### [Task requirements]
Copy the entries exactly. Leave out any pictures.

### [Saved data entries]
--
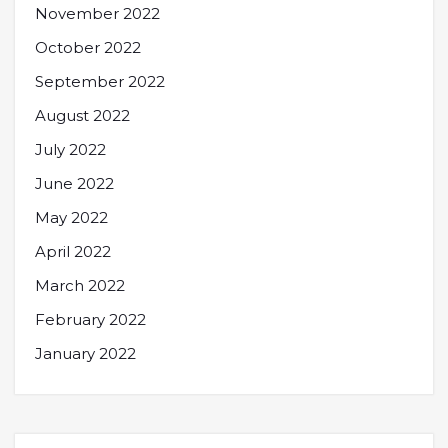
November 2022
October 2022
September 2022
August 2022
July 2022
June 2022
May 2022
April 2022
March 2022
February 2022
January 2022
--
### [Answer to this problem]
November 2022
October 2022
September 2022
August 2022
July 2022
June 2022
May 2022
April 2022
March 2022
February 2022
January 2022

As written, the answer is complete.